You auto-lose the case.
Of course, any case can end up before the Federal Court if either party appeals the judgment up high enough.
FRCP is prevalent enough that Arnold Schwarzenegger signed a bill that says California state government email retention policy is the same as FRCP (with only one or two words different).
Looks like the people of Boston need to file a bunch more suits against the mayor and bankrupt his ass out of office.
FWIW, my local District Attorney's office does the same thing.
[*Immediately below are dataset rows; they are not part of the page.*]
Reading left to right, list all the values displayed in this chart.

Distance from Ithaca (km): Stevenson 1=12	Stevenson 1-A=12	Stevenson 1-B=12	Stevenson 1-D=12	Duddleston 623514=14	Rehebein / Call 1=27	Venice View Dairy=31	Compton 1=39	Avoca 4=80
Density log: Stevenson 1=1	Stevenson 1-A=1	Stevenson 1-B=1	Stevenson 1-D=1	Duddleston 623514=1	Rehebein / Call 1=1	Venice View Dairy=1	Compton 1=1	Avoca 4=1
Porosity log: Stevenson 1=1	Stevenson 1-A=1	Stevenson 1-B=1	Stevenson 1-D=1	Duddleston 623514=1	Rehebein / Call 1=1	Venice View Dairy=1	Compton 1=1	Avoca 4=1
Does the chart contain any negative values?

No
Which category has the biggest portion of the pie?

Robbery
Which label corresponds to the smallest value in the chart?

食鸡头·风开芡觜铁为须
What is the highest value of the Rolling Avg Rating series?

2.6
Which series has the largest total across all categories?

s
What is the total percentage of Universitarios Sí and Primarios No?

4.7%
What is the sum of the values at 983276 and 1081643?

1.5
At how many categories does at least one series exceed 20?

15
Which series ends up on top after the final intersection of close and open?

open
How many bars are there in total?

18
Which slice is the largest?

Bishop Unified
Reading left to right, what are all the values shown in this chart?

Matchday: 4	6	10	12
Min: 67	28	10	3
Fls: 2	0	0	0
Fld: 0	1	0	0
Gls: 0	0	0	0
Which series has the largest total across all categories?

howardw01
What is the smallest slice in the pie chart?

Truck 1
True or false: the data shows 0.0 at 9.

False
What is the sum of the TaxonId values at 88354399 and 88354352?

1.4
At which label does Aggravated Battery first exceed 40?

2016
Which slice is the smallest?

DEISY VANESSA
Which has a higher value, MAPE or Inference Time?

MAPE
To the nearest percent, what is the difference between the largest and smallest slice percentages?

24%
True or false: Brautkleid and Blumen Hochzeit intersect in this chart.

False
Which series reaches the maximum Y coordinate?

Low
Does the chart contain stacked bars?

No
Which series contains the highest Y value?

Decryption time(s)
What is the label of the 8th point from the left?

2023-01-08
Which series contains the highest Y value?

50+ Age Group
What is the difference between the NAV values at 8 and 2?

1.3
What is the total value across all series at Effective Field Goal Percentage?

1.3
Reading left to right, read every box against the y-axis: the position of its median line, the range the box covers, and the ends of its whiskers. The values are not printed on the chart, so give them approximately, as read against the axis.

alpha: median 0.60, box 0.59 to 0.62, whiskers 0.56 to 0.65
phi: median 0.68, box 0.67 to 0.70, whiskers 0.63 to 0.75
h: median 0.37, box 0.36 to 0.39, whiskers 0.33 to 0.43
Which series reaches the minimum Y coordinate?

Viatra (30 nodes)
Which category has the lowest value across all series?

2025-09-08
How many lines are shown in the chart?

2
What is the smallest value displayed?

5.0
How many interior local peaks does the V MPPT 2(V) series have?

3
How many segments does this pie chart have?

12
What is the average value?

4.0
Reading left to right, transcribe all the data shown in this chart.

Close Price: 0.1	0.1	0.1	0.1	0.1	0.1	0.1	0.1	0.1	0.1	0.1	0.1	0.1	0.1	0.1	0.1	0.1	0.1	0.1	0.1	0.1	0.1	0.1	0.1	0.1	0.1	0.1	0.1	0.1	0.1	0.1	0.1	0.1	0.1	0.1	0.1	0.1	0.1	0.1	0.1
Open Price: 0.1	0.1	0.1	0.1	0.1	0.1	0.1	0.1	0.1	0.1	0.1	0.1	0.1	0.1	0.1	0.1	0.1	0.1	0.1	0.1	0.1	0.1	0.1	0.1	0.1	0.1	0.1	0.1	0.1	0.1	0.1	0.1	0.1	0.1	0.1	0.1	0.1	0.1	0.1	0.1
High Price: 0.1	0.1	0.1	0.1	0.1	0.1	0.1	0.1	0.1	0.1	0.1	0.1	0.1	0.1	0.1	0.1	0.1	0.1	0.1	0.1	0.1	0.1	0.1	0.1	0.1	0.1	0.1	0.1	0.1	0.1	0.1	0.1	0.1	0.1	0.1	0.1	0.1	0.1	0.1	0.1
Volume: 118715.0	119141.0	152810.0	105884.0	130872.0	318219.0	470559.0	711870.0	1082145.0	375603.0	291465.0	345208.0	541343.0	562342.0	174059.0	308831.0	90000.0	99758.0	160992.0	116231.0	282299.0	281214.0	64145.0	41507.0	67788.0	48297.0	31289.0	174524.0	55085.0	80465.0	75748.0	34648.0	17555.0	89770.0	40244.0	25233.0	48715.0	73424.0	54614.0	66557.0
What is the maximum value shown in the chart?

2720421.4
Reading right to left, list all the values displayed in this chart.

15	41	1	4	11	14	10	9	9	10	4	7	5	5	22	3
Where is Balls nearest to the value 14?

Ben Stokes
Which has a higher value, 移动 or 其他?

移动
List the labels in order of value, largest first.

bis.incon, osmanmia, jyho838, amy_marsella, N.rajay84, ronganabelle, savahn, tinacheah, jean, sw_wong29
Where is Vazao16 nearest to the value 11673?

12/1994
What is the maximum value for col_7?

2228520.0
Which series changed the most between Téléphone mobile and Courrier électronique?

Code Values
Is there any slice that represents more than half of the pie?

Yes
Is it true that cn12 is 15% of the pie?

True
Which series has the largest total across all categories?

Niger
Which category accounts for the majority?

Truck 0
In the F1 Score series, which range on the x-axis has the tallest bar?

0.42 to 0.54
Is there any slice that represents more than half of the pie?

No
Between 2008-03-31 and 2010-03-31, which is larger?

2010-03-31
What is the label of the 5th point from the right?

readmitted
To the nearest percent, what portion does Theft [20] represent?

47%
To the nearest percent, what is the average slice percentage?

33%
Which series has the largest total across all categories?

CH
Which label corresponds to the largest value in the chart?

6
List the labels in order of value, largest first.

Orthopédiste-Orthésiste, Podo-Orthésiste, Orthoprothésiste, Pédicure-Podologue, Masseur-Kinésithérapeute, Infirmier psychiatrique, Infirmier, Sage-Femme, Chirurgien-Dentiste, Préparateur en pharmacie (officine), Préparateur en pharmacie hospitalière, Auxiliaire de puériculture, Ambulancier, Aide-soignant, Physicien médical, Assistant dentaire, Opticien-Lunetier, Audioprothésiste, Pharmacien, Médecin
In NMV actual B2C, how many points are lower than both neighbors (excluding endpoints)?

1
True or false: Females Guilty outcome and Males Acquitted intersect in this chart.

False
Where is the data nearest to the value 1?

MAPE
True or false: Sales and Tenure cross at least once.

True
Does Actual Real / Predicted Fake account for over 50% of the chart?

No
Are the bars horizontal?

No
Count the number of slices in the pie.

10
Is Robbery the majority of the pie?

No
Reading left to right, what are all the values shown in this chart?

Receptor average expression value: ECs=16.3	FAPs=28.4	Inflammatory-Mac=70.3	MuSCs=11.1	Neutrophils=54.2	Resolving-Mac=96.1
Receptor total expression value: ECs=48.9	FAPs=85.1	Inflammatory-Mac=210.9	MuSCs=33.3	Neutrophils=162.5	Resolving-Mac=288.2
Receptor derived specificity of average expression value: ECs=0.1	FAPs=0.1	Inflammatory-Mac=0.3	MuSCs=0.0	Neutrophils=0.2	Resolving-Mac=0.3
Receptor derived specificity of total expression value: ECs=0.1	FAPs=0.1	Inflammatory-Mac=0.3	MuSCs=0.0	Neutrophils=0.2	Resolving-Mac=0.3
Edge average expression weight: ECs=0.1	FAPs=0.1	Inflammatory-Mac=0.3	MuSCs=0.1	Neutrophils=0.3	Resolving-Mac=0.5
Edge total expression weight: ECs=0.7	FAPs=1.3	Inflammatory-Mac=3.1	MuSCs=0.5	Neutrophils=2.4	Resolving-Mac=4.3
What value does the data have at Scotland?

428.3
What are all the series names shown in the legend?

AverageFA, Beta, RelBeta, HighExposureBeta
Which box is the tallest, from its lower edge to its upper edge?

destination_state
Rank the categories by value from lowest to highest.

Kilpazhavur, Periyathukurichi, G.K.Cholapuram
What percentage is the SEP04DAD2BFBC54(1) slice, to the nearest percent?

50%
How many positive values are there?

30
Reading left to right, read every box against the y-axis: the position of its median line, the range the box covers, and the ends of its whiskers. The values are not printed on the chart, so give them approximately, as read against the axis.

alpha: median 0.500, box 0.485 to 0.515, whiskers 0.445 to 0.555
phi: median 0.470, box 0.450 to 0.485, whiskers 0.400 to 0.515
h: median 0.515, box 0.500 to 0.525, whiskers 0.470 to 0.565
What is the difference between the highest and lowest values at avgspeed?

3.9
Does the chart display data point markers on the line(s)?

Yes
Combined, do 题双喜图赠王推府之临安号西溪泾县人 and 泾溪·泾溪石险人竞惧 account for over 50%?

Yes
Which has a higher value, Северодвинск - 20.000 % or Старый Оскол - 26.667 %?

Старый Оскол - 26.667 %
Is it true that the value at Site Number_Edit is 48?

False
Essentially they (think they) are above the law, and won't change their behavior until it costs the County a million or two dollars.
This number sounds designed to scare off requests to me.
www.voiceofthehive.com - Beekeeping and Honeybees for those who don't.
Still think someone's being extra sneaky?
Do what the hardcore recovery people do. Plan it in one log at a time, recover and merge out. (Yes, I've heard of people doing this). Entities journaling this way have to enforce dumpster retention until backup. That way a person can't shift delete away the evidence.
www.voiceofthehive.com - Beekeeping and Honeybees for those who don't.
I work in e-discovery technology related to all sorts of email formats, and I think there might be a lot left to be discovered.
With Exchange, when one hard-deletes (shift-delete or delete from "Deleted Items" folder) an email (plain delete is a soft-delete, which only moves the email to "Deleted Items" folder), the email is not __really__ deleted. It's put in the system dumpter/tombstone. Now the default retention policy of such messages on Exchange server is 7 days, so if they have weekly backup, it's pretty easy to dig out those deleted emails.
I guess now they should hire a e-discovery firm and if they have any email backup tapes, I am sure a lot more emails can be discovered.